Der Künstler Felix Kubin

Zwischen Blitzen aus Pappe und Promiattrappe

Ziemlich dada und manchmal ganz schön gaga: Felix Kubin ließ sich von der Neuen Deutschen Welle inspirieren, gewann Preise mit seinen Hörspielen und arbeitet seit mehr als drei Jahrzehnten unter dem Radar des Mainstream. Ein Porträt des Künstlers als nicht mehr ganz junger Mann.

Raus aus meinem Traum, Donald Duck«, intoniert der fröhlich anarchische Elektronikmusik-Entertainer Felix Kubin in seinem gleichnamigen Gassenhauer und fordert gleich noch weitere Prominente auf, ihn nicht bei seinem Schlaf zu stören: Roland Koch etwa oder den »Schweiger Til«. Dass der Erfolg öffentlicher Figuren darauf basiert, dauerhaft im Unbewussten möglichst vieler umherzuspuken, kann ja auch nerven – zumal: »Ihr seid nicht wirklich hier, denn nichts ist wirklich hier«, wie Kubin abschließend feststellt, während der DAF-hafte Groove weiterhüpft und ein Analog-Synthesizer fiept.
In solchen Dada-Vignetten ergeht sich der Hamburger Kubin bereits seit Beginn der achtziger Jahre.

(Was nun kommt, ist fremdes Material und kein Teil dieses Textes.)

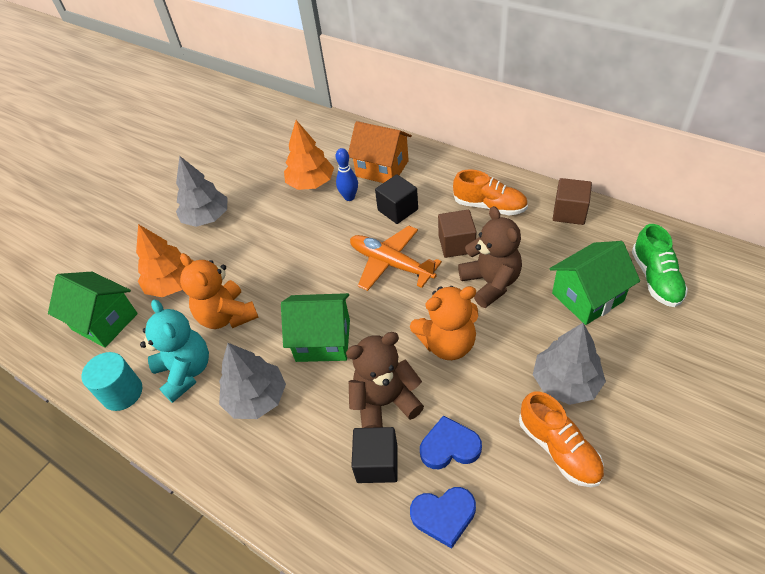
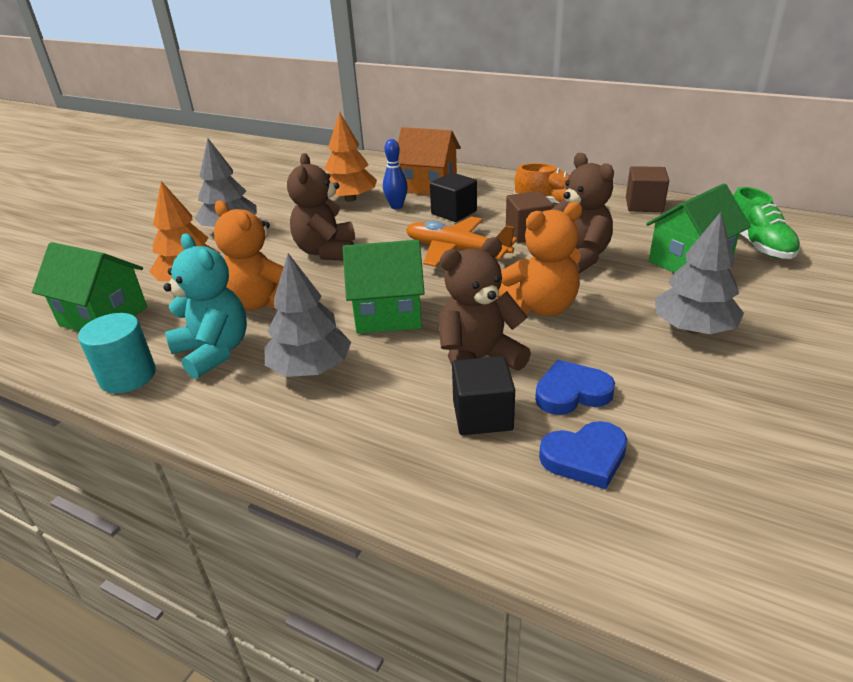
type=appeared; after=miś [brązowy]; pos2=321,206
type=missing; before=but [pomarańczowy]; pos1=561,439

Kaum war er in den Besitz eines Synthesizers gekommen, begann er, durch den Boom der Neuen Deutschen Welle beflügelt, hektische Früh-Elektro-Musik zu erzeugen. Vom Stimmbruch noch weit entfernt, zwitscherte er dazu: »Was ist aus der Qualität des Staates geworden?« Zweifelsohne ein aufgeweckter Junge.
Das dachte sich vermutlich auch der Post-Punk-Impresario Alfred Hilsberg, der den inzwischen immerhin 14jährigen Kubin 1983 bei einem Konzert im Hamburger Hafenklang entdeckte. Allerdings kam es zunächst zu keiner Veröffentlichung auf Hilsbergs wegweisendem Label Zick Zack – eine Tatsache, auf die der heranwachsende Kubin »ein bisschen beleidigt« reagierte, wie er im Interview angibt. Denn »der große Produzent Tom Dokoupil und Alfred Hilsberg saßen damals bei meinen Eltern am Kaffeetisch und sagten: Das kriegen wir hin, das machen wir dann so und so in dem und dem Studio. Und es wäre – zumindest von der Produktion her – sensationell geworden.«
Die Sensation blieb einerseits aus, weil Hilsberg laut Kubin eher »Künstlertyp als Businessman« sei; andererseits, weil das Interesse an der Neuen Deutschen Welle inzwischen stark nachgelassen hatte, so dass eine Veröffentlichung finanziell zu riskant gewesen wäre – so gibt es wiederum Hilsberg in einem Pressetext zu Kubins gerade erschienenem Album an. Nach 30 Jahren ist es nun nämlich doch noch zu ­einer Zusammenarbeit gekommen: »Zemsta Plutona« erscheint als Kooperation zwischen ­Zick Zack und Kubins eigenem Label Gagarin Records. Er habe Hilsberg »zu Kreuze kriechen« lassen, sagt Kubin, und ihn freundschaftlich gezwungen, den erklärenden Pressetext zu verfassen.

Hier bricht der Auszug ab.